1. Circular Method.
—The simple circular method is the simplest and easiest of all. It may be so performed as to furnish a solid musculotegumentary division, or skin cuffs may be made, which being turned up, permit a further circular division of the muscles and other tissues directly down to the bone. The former is preferable when possible. With an ordinarily long amputating knife the skin, down to and including the superficial fascia, is divided by one clean circular incision, made in one stroke; then by further circular cuts the muscles are divided in sections, the outer group being allowed to retract and expose the deeper layers, which are then divided at a higher plane. In this way the periosteum is reached. If sufficient time be afforded it may be circularly divided at the level of the last incision through the muscles, and then separated with a strong elevator or, as done by Kocher, with a chisel, in order that some portion of the exterior of the bone be raised with it. In this way a cuff of periosteum, or enough of it to cover the bone end, is detached upward, to the level where the bone itself is finally divided. The bone division is done with the ordinary amputating saw, or with the wire or chain saw.
The skin-cuff (Manchette) method differs in that the exterior flap is made wholly of skin, which is dissected as a cuff nearly up to the level of bone section, at which point the muscles are divided directly down to the bone. In this method the skin, fat, and superficial fascia should be raised together, and at no points separated from each other.

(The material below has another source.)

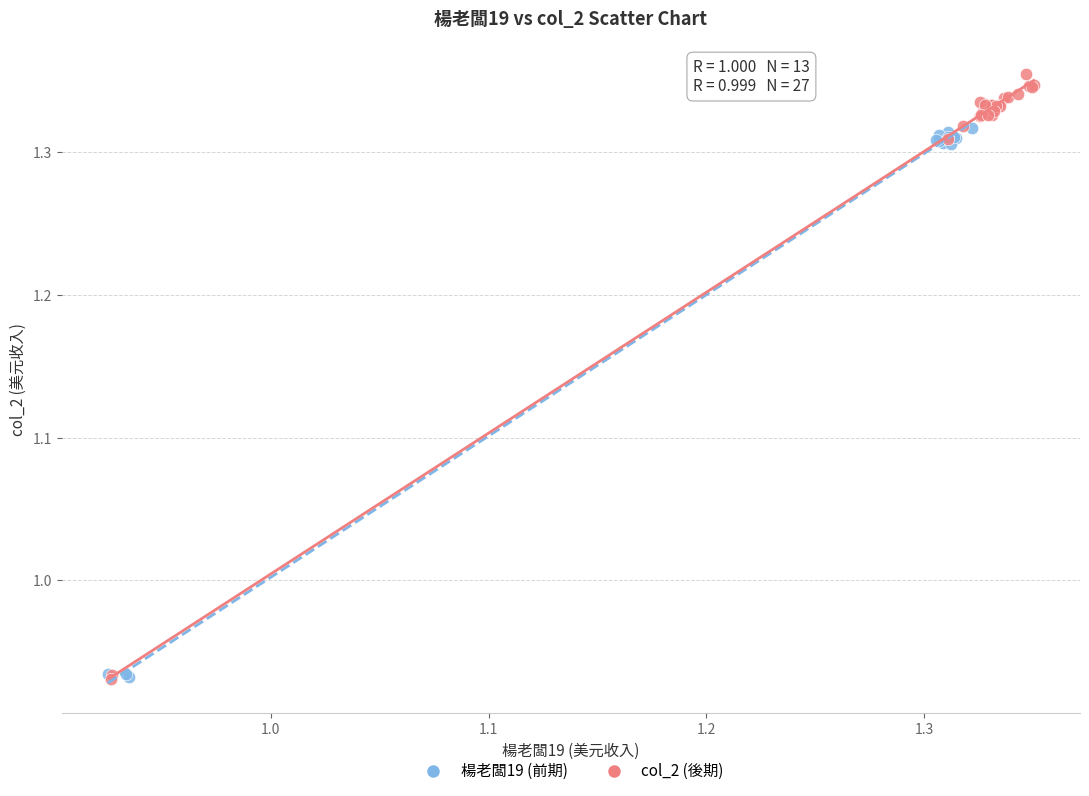

Which series reaches the maximum Y coordinate?

col_2 (後期)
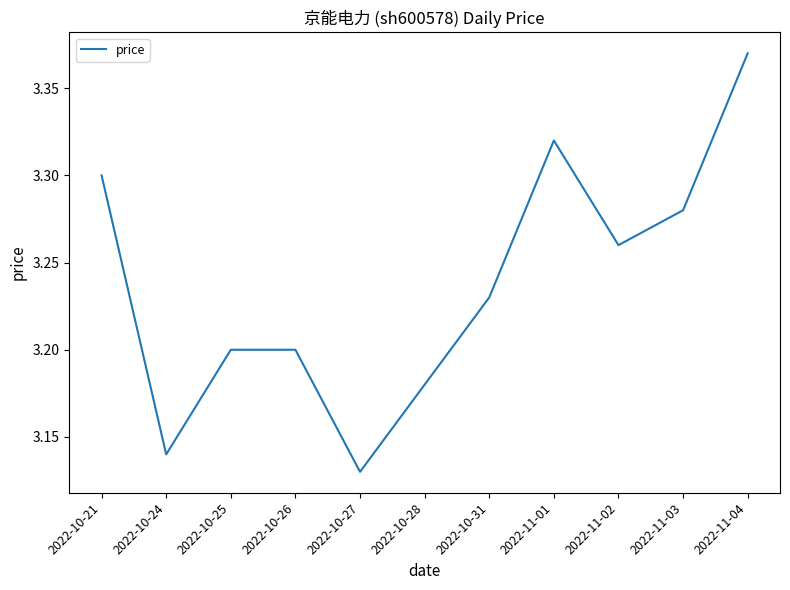

At which category does the data reach its first local valley?

2022-10-24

Modification of the cuff method, by which it is more easy to evert the circular flap, is made by one or two vertical incisions, by which the cuff is split some distance on one or both sides, thus transforming the cuff proper into two nearly square skin flaps. At other times the first method may be similarly modified, in which case we have to deal with two square flaps, including not only the skin, but all the tissues down to the bone.
Neudörfer still further modified the circular method for certain purposes by first making an incision along the outer or least vascular part of the limb, carrying the knife directly down to the bone, retracting the wound edges, and thus exposing the bone, which is then divided with a chain or Gigli saw. After the bone is divided the soft coverings are lifted to a sufficient distance below the saw line to ensure ample covering, then divided as above. The method is a slow one and is especially serviceable for amputation of the thigh, at its middle, for diabetic or senile gangrene, where it is so desirable to protect vascular supply from injury ([Fig. 677]).
The so-called elliptical method is practically a circular incision carried obliquely around the limb, the upper and lower ends of the ellipse being indicated by previous small incisions at the proper height. The skin and superficial fascia are retracted from the lower portion of the ellipse by turning them up to the level of the highest point, at which level the muscles are divided transversely by a plain circular incision. A modification of this method is the so-called ovoid or racket, which is simply an oval division with a pointed end, the margins of the flap being united in the long axis of the bone. This method is frequently applied in amputation of the fingers. (See [Fig. 683].)
2. Flap Methods.
—Flaps are either cutaneous or musculocutaneous. In every case the skin surface must be larger than the muscular. They are objectionable in that the skin flap is apt to slough, although least so about joints. The flap method is advantageous in that one flap may usually be made much longer than the other, and the longer one so doubled over at its end as to place the scar out of harm’s way. In certain injuries where the skin is much more injured on one side of the limb than on the other the operator is compelled to resort to flaps, unless he divide the limb much higher than might otherwise be demanded. Double flaps may be anteroposterior or lateral. A double flap practically results from a circular incision, carried through to the bone, with lateral division on either side, while a double flap with one long member may be similarly furnished by an oblique circular incision with the lateral prolongations.